Prologue
I don’t know exactly how I landed a short while ago at the tide’s edge on this island, with its blue rocks, singing sea grasses, and powdered sand. My memory’s still a little fuzzy. I suspect I had help. I recall feeling the water propelling me as if I were riding atop a rocket. And I still feel the firm imprint of unseen hands guiding me.
Ah, yes, a giant wall of water was about to engulf me. Then everything went black. I remember that part now. I hope I remember the rest soon.

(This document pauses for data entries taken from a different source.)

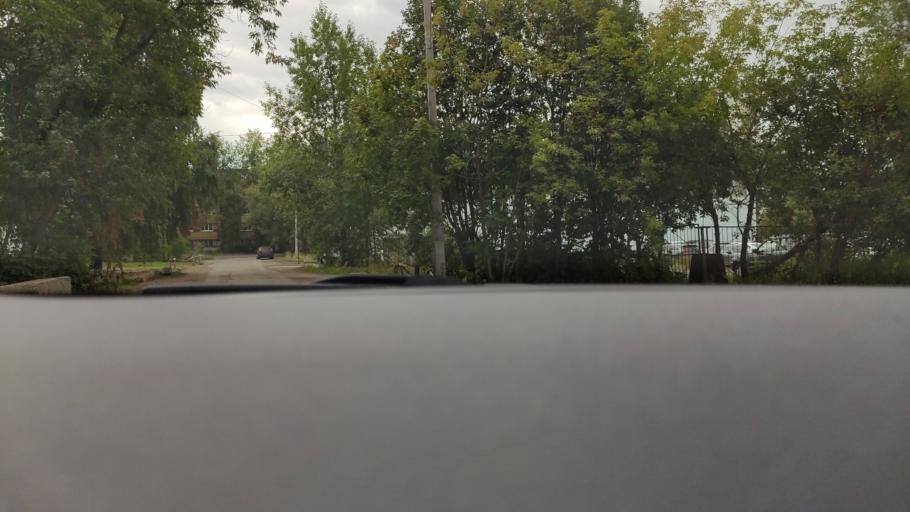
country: RU
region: Perm
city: Perm
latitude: 58.0652
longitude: 56.3528
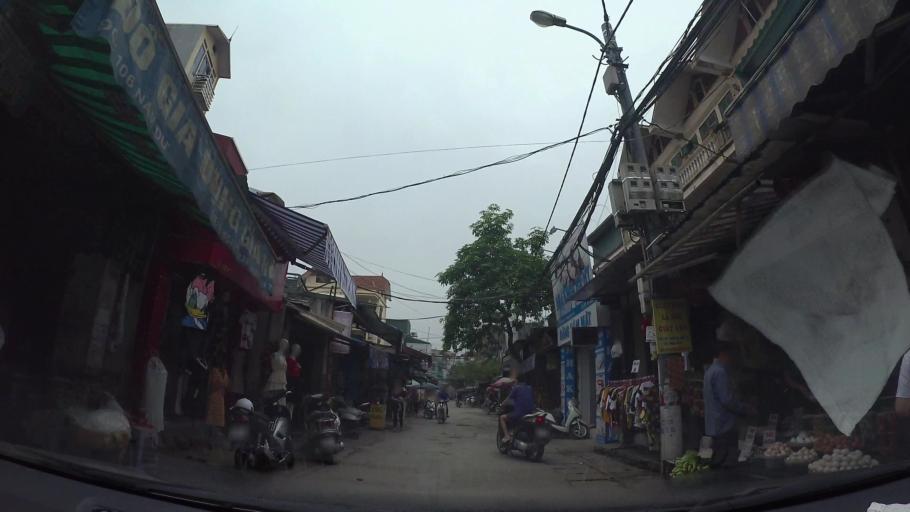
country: VN
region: Ha Noi
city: Hai BaTrung
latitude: 20.9848
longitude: 105.8879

Older memories are more intact. I know who I am: Ell Gossamer, in her twentieth year of life. I know I put on this wetsuit, which I’m now peeling off, to shield me from the icy river that brought me from home to the sea and then to here…wherever here is.
I know what I’ve concealed inside the wetsuit: a family heirloom, Dreams of Song Times. I’m counting on this book to help me understand what happens next.
I’ll take a moment now to feel the hot sun on my naked skin, the color of walnuts, someone once told me. Actually, my skin looks more like the blue-gray of the ocean, sleek and smooth. The wind makes the grasses sing, a soft handful of notes gliding up and down a scale. The island is so small I can see the other shore. A speck of land surrounded only by water as far as the eye can see.
Left so completely alone, shouldn’t I be terrified? I’m not. I suspect this isn’t a permanent situation. Change is sweeping in with the tide. This excites me, but I worry that my future could erase my past. I’m not ready to lose the memories of those I’ve loved and lost—their smiles, their scents, the feel of their skin against mine.
Ahr and Per. Kay. Val. Bibi. There’s even a tiny corner of my heart reserved for Angel.
If no one objects, I’d like to dwell on the past for just a bit longer.
I’m not hungry or cold, just gloriously naked, sitting on a blue rock. As night falls, I’m committed to reminiscing until my heart aches. Up in the night sky, my secret constellation, Lyk, winks at me.
I arrived at this place, and at this moment in time, because of secrets.
Secrets have defined me for so long, I am eager to learn who I am without all the baggage. My parents swaddled me from infancy in secrets, crooning lullabies in a strange tongue they never taught me. They tutored me to remember who I am, yet sent me out into the world forbidden to speak my truth.
They were trying to protect me, even if they made a mess of it. I understand that now. I have forgiven them.
I also understand that when you live your whole life as a secret, falling in love will break your heart.
I came of age only once I began telling the truth. And the truth is that I am a mermaid, possibly the last of my kind. And possibly also a carrier of deep and ancient magic, long forgotten and ripe for rediscovery. Love anchors me to the past, but magic may open the door to my future. I will know soon enough.